- [PROBLEM STATEMENT]: Copy out all of the data below word for word, line by line, leaving out the pictures.

◇ ◇ ◇ ◇ ◇ ◇ ◇

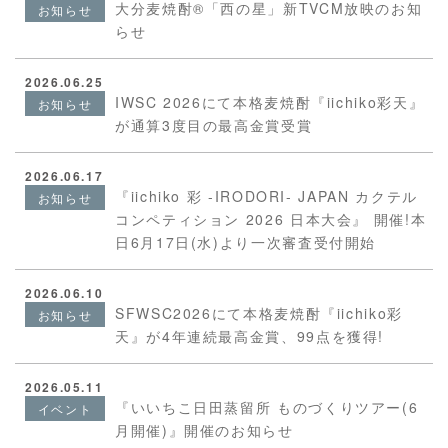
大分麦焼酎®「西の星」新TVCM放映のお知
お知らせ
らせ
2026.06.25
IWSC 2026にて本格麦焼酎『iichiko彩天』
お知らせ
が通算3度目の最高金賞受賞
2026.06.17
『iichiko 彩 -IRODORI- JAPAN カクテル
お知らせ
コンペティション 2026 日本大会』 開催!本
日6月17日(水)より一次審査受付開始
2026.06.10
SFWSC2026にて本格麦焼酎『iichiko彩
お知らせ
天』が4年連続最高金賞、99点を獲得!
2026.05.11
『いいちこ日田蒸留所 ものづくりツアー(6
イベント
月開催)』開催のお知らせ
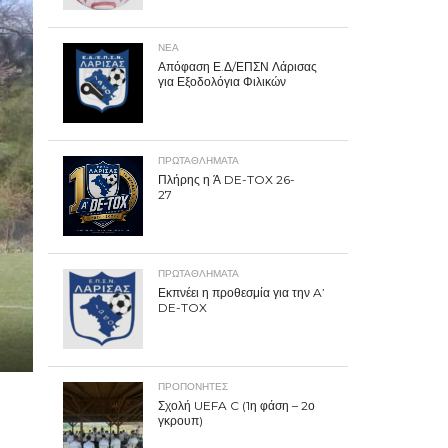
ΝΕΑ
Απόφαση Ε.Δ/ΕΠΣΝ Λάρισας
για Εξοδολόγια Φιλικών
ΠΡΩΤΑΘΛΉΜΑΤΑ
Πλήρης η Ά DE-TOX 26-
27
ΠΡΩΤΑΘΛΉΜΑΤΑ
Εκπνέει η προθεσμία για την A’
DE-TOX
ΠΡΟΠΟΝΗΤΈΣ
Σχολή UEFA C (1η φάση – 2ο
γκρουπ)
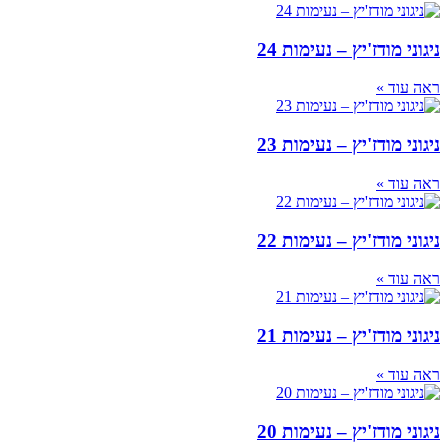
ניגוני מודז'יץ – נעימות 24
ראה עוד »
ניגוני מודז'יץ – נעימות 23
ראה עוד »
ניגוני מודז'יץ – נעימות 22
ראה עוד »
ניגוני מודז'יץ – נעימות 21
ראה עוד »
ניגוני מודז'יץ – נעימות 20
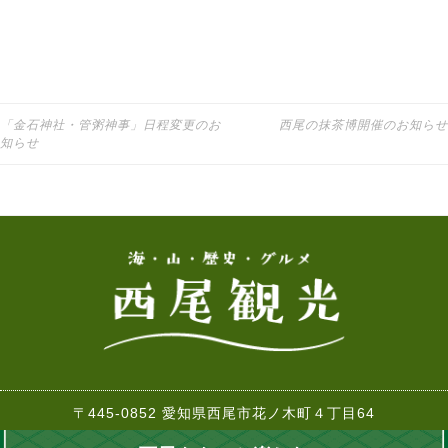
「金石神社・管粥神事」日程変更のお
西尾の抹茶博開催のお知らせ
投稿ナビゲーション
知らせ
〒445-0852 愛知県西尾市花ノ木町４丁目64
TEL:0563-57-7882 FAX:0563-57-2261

◇ ◇ ◇ ◇ ◇ ◇ ◇

- [RESULT OF THE TASK]:
大分麦焼酎®「西の星」新TVCM放映のお知
お知らせ
らせ
2026.06.25
IWSC 2026にて本格麦焼酎『iichiko彩天』
お知らせ
が通算3度目の最高金賞受賞
2026.06.17
『iichiko 彩 -IRODORI- JAPAN カクテル
お知らせ
コンペティション 2026 日本大会』 開催!本
日6月17日(水)より一次審査受付開始
2026.06.10
SFWSC2026にて本格麦焼酎『iichiko彩
お知らせ
天』が4年連続最高金賞、99点を獲得!
2026.05.11
『いいちこ日田蒸留所 ものづくりツアー(6
イベント
月開催)』開催のお知らせ
ΝΕΑ
Απόφαση Ε.Δ/ΕΠΣΝ Λάρισας
για Εξοδολόγια Φιλικών
ΠΡΩΤΑΘΛΉΜΑΤΑ
Πλήρης η Ά DE-TOX 26-
27
ΠΡΩΤΑΘΛΉΜΑΤΑ
Εκπνέει η προθεσμία για την A’
DE-TOX
ΠΡΟΠΟΝΗΤΈΣ
Σχολή UEFA C (1η φάση – 2ο
γκρουπ)
ניגוני מודז'יץ – נעימות 24
ראה עוד »
ניגוני מודז'יץ – נעימות 23
ראה עוד »
ניגוני מודז'יץ – נעימות 22
ראה עוד »
ניגוני מודז'יץ – נעימות 21
ראה עוד »
ניגוני מודז'יץ – נעימות 20
「金石神社・管粥神事」日程変更のお
西尾の抹茶博開催のお知らせ
投稿ナビゲーション
知らせ
〒445-0852 愛知県西尾市花ノ木町４丁目64
TEL:0563-57-7882 FAX:0563-57-2261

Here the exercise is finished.